** Opening Record excerpts block **

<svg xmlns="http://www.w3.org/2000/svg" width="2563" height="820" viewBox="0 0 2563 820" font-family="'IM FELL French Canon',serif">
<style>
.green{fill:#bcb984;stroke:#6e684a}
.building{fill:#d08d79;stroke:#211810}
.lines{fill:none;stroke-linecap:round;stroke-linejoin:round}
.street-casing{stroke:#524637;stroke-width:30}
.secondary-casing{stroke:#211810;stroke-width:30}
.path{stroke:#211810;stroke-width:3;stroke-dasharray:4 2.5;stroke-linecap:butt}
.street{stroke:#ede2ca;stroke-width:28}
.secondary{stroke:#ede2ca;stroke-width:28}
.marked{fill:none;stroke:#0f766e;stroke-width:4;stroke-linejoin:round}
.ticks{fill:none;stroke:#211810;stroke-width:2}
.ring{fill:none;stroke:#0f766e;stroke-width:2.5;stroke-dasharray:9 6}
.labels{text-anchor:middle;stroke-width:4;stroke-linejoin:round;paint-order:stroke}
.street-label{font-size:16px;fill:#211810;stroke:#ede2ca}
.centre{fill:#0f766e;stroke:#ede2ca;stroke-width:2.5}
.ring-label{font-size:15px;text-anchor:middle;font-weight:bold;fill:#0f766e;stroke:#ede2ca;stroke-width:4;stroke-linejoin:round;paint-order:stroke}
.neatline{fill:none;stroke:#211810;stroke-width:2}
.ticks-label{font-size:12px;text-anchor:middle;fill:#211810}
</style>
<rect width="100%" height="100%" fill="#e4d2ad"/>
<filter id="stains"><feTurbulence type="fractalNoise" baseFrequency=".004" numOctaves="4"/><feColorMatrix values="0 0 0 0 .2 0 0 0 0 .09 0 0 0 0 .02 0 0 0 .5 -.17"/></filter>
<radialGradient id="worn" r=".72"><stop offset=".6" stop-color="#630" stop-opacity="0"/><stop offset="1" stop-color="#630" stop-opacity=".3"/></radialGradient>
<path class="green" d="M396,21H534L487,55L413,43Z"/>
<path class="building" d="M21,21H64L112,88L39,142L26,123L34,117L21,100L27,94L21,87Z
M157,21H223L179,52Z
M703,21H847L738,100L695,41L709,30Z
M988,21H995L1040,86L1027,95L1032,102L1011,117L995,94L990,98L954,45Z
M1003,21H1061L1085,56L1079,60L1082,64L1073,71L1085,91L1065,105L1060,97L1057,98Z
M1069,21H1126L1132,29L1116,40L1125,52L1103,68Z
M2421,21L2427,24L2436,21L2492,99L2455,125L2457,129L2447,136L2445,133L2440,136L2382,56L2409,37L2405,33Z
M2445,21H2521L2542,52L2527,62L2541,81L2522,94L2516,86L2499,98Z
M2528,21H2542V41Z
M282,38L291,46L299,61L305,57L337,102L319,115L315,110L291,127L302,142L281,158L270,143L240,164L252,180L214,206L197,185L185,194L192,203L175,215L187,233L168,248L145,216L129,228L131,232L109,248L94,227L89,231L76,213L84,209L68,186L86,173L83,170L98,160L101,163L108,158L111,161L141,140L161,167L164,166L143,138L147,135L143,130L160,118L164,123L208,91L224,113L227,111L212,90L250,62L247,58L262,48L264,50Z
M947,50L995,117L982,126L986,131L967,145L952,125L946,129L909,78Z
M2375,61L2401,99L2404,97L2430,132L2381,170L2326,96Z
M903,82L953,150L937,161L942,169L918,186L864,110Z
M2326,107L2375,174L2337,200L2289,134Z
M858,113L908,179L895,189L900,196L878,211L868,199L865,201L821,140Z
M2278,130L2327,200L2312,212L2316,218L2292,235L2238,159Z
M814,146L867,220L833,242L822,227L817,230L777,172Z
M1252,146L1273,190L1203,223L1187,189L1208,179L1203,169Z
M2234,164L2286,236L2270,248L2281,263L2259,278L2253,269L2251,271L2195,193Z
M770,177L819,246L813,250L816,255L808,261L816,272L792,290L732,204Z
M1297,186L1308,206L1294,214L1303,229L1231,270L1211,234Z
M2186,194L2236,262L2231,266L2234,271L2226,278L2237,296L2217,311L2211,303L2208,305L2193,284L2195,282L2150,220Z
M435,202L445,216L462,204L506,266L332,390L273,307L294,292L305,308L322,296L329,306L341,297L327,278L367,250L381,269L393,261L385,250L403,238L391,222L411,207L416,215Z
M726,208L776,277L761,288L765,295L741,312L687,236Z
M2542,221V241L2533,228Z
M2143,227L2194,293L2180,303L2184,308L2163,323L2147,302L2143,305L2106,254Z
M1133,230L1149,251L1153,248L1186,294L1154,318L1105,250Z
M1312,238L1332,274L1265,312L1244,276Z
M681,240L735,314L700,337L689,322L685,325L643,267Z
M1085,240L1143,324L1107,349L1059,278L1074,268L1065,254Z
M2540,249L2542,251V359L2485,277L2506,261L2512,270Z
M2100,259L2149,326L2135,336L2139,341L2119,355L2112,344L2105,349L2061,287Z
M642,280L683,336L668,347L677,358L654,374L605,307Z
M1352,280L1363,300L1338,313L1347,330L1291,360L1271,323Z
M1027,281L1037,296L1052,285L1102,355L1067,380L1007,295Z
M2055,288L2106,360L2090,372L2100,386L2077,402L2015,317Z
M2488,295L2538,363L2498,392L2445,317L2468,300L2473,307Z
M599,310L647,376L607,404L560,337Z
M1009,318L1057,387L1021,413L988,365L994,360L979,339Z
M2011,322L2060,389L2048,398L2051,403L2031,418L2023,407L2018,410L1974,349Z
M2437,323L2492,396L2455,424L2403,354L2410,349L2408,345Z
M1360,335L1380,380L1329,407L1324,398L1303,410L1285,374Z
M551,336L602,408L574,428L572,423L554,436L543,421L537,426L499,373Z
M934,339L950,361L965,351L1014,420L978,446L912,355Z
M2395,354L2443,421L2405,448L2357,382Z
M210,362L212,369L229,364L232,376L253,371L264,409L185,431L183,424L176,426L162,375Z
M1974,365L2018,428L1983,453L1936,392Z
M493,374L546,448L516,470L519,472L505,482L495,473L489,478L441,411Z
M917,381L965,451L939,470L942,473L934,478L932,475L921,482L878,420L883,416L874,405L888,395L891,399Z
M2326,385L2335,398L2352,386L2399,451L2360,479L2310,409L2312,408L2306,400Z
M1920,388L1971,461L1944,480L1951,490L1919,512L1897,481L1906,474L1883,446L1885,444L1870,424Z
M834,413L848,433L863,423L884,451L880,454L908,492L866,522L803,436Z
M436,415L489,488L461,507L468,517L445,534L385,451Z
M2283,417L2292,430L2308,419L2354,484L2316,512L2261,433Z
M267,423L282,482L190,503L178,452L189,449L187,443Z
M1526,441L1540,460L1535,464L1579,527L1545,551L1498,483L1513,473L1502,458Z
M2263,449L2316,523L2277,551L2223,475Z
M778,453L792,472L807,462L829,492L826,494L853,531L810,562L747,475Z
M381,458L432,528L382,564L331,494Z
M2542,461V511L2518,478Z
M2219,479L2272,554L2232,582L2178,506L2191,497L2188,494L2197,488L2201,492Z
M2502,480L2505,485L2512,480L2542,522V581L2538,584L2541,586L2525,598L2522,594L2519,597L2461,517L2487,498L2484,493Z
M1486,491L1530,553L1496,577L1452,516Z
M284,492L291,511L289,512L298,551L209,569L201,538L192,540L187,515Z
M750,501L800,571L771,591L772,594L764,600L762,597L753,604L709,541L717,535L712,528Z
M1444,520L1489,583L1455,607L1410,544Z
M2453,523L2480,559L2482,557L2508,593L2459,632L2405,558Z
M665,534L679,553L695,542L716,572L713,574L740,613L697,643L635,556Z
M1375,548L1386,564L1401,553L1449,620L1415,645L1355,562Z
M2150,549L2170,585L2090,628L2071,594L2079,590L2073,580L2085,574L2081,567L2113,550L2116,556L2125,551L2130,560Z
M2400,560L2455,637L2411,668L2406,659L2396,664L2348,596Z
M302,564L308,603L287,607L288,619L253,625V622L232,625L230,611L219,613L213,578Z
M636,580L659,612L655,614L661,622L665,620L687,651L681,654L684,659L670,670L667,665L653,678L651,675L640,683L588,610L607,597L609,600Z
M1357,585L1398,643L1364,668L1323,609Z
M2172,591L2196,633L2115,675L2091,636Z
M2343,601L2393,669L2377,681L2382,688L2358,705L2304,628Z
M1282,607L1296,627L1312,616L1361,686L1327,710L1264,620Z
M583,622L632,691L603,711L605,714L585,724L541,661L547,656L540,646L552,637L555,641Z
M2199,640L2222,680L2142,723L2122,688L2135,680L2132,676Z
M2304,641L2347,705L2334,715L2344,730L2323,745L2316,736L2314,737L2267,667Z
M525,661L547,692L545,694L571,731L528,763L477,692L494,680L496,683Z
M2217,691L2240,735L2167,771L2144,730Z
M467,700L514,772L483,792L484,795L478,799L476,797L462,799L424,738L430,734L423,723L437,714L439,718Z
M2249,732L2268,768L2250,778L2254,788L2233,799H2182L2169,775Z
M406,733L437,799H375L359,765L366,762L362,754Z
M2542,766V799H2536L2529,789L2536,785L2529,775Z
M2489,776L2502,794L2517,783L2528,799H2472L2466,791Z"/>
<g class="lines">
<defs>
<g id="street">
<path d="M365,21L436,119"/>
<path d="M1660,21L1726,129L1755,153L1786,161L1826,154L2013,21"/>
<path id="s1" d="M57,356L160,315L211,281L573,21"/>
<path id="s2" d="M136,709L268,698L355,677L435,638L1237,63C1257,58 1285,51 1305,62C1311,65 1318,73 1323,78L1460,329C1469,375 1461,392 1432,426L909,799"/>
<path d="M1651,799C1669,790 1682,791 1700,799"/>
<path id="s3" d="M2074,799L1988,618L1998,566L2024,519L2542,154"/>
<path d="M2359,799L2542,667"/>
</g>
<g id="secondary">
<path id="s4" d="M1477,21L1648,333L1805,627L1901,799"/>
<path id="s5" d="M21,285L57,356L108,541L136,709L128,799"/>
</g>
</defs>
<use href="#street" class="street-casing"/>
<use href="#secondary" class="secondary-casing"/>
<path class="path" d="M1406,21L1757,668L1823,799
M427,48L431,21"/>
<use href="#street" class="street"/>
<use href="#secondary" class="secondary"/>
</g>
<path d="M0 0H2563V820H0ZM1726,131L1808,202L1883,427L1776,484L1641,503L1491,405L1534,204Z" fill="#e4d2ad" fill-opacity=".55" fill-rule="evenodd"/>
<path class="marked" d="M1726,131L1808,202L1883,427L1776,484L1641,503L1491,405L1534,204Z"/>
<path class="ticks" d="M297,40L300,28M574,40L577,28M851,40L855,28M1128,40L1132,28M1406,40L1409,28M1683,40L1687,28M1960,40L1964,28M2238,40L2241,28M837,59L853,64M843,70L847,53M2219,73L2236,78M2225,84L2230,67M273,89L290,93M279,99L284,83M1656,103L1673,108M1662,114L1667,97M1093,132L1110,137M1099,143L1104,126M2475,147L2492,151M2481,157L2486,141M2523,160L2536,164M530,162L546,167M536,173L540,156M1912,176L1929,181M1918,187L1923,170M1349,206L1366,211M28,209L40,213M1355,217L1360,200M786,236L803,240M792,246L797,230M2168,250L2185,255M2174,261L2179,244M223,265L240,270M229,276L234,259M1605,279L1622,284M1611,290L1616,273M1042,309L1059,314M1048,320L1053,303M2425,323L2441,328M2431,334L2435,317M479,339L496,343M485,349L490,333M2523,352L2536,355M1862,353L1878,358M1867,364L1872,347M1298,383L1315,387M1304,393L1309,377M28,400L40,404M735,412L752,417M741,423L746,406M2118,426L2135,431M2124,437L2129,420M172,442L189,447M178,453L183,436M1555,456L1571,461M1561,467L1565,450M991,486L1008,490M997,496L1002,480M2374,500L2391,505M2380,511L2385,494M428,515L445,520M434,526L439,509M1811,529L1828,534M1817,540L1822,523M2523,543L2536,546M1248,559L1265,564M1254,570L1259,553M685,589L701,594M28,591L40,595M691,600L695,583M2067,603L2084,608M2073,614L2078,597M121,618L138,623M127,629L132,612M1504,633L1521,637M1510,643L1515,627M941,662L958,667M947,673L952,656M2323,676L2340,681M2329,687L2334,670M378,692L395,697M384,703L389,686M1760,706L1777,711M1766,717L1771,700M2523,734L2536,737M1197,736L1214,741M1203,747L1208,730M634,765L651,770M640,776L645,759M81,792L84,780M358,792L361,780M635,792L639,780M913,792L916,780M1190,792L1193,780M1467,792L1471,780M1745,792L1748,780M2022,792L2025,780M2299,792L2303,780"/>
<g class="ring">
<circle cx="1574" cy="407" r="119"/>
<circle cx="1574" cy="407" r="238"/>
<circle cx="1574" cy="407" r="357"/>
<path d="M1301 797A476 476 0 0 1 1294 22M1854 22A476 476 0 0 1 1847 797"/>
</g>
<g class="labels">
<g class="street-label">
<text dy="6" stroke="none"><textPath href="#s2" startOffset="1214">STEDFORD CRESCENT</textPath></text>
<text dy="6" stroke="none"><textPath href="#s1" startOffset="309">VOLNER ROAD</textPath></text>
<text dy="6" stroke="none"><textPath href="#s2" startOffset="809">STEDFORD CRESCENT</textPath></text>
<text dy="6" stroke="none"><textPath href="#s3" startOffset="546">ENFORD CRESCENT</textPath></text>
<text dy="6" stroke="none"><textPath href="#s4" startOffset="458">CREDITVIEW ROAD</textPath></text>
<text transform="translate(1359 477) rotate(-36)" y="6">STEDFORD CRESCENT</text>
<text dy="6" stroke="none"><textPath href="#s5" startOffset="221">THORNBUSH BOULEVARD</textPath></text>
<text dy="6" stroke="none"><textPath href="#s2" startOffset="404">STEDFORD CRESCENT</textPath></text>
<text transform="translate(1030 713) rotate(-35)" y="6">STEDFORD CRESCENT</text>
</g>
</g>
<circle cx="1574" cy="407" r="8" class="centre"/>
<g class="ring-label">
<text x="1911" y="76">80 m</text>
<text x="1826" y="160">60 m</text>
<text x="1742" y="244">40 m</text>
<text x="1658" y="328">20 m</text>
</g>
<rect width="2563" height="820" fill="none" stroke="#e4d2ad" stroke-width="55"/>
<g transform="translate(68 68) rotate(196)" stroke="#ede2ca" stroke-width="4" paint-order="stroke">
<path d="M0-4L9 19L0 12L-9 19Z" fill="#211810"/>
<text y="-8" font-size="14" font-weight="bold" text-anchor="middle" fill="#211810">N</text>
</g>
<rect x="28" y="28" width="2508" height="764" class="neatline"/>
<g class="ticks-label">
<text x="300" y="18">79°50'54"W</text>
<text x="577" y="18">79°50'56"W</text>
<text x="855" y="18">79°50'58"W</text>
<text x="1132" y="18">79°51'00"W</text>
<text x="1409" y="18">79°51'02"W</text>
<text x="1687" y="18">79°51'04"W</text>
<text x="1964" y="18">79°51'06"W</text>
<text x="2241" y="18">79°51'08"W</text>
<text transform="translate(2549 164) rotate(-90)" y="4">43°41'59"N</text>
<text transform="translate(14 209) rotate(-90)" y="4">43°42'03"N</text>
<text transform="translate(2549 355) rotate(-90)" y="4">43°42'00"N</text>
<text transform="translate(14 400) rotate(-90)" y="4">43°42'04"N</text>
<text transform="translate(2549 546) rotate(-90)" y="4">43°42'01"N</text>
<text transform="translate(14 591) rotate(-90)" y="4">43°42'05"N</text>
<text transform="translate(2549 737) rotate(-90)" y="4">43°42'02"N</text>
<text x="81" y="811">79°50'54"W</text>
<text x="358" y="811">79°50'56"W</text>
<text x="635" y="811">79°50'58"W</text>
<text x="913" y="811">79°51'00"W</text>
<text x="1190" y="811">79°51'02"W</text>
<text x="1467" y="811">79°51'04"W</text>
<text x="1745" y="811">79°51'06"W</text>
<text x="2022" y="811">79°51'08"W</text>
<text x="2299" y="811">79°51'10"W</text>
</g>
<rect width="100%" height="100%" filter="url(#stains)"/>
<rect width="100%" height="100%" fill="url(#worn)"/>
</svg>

** Closing Record excerpts block **

Work to complete:
Show every line of the material above in which "worn" is present.

Problem solution:
<radialGradient id="worn" r=".72"><stop offset=".6" stop-color="#630" stop-opacity="0"/><stop offset="1" stop-color="#630" stop-opacity=".3"/></radialGradient>
<rect width="100%" height="100%" fill="url(#worn)"/>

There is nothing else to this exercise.